Opinion: Why J.P. Morgan’s Dimon is wrong about what’s bedeviling banks

“Say this for Jamie Dimon: The man’s got cojones.

“J.P. Morgan & Chase’s JPM, chief executive officer is taking a well-deserved roasting for complaining Wednesday that “banks are under assault” from regulators, who nastily want them to make good on old misfeasance, while meanly insisting they raise ever-more capital so the 2008 credit crash and near-depression won’t recur. Asked for details, Dimon responded: “Are you kidding?”

“Poor baby. He’d be way more convincing if J.P. Morgan’s press office hadn’t been unable to produce a list I requested of all the legal settlements the nation’s biggest bank has been forced to enter in recent years. Neither could Better Markets, a Washington-based consumer watchdog that bedevils the too-big-to-fail set. From enabling Bernie Madoff to manipulating energy markets to defrauding credit-card customers, there are just too darn many scandals for either side to count.

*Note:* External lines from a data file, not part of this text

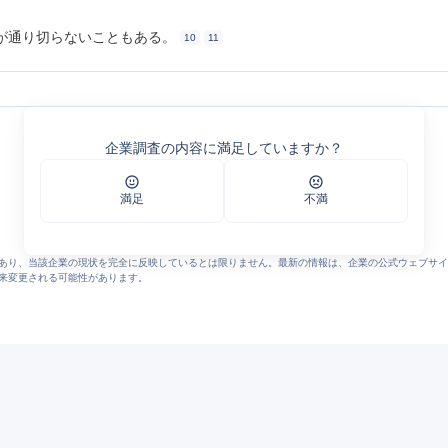
が通り切らないこともある。
10
11
nt Japan
企業調査の内容に満足していますか？
s | Catalent
Japan
n
満足
不満
atalent Japan
an
あり、当該企業の現状を完全に反映しているとは限りません。最新の情報は、企業の公式ウェブサイ
来変更される可能性があります。
一覧（10件）｜Yahoo!しごとカタログ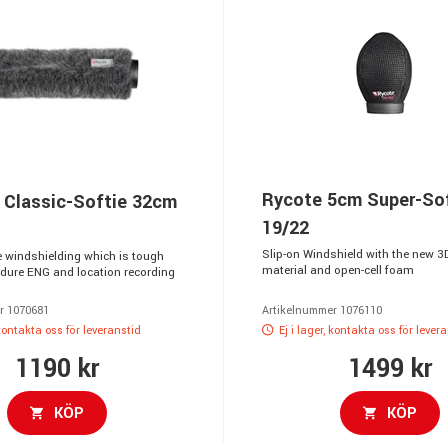
Rycote 5cm Super-So
Classic-Softie 32cm
19/22
Slip-on Windshield with the new 3
e windshielding which is tough
material and open-cell foam
dure ENG and location recording
r 1070681
Artikelnummer 1076110
 kontakta oss för leveranstid
Ej i lager, kontakta oss för lever
1190 kr
1499 kr
KÖP
KÖP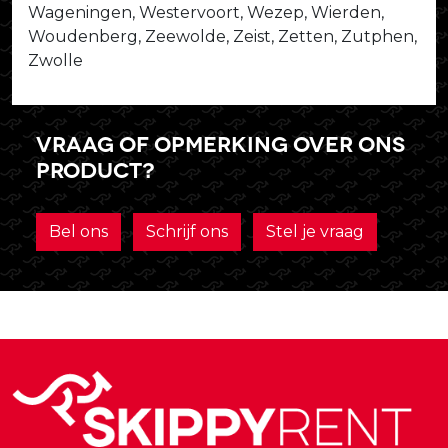
Wageningen, Westervoort, Wezep, Wierden,
Woudenberg, Zeewolde, Zeist, Zetten, Zutphen,
Zwolle
Vraag of opmerking over ons
product?
Bel ons
Schrijf ons
Stel je vraag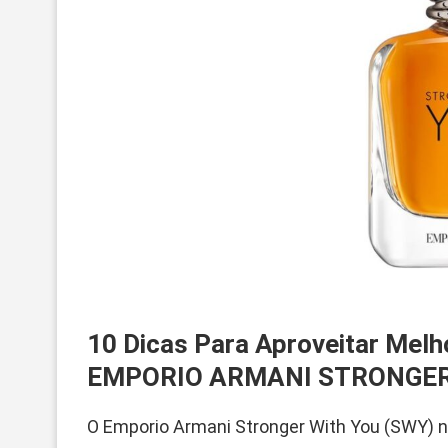
10 Dicas Para Aproveitar M
EMPORIO ARMANI STRONGER 
O Emporio Armani Stronger With You (SWY) 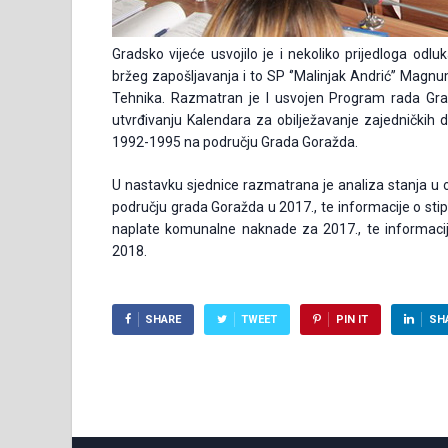
Gradsko vijeće usvojilo je i nekoliko prijedloga odlu
bržeg zapošljavanja i to SP ‘’Malinjak Andrić’’ Magnum d
Tehnika. Razmatran je I usvojen Program rada Gra
utvrđivanju Kalendara za obilježavanje zajedničkih 
1992-1995 na području Grada Goražda.
U nastavku sjednice razmatrana je analiza stanja u o
području grada Goražda u 2017., te informacije o sti
naplate komunalne naknade za 2017., te informaci
2018.
SHARE
TWEET
PIN IT
SH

Better Markets once tried to make an intern compile a list but gave up — there were so many, at J.P. Morgan and elsewhere, they decided it would take a full-timer, President Dennis Kelleher said.

“So, let’s try this as a first principle for post-crash banks: If all lib’rul horses and all P.R. men can’t figure out how many problems you’ve caused, take my sainted late mother’s advice and “shaddap.” That’s “shut up” in Jersey City.

“If the too-big-to-fail banks didn’t crash the economy and almost cause a second Great Depression, they’d still be in the land of no regulation,’’ Kelleher said. “If a regular person did a tenth of what J.P. Morgan did, they’d be in jail.’’

“Now, I haven’t even mentioned any of the mortgage issues J.P. Morgan inherited by taking over Bear Stearns and Washington Mutual in 2008. Or the fact that J.P. Morgan, Citigroup and Bank of America all tanked after reporting fourth-quarter earnings this week, complicated in J.P. Morgan’s case by yet another $1 billion write-off for a settlement with foreign-exchange regulators as well as a revenue miss.

“The last time I tried to put all the J.P. Morgan legal numbers together was in 2013, and I got to $36.7 billion in settlements and reserves for actual and potential legal expenses since the financial crisis. They have kept coming since, including $1.1 billion in the fourth quarter. J.P. Morgan did make $21.8 billion last year, up more than 20% from 2013. But growth is sluggish, interest rates are low, and the bank’s overhead rose as a percentage of revenue even though it has laid off tens of thousands of people since 2011, CLSA analyst Mike Mayo said.”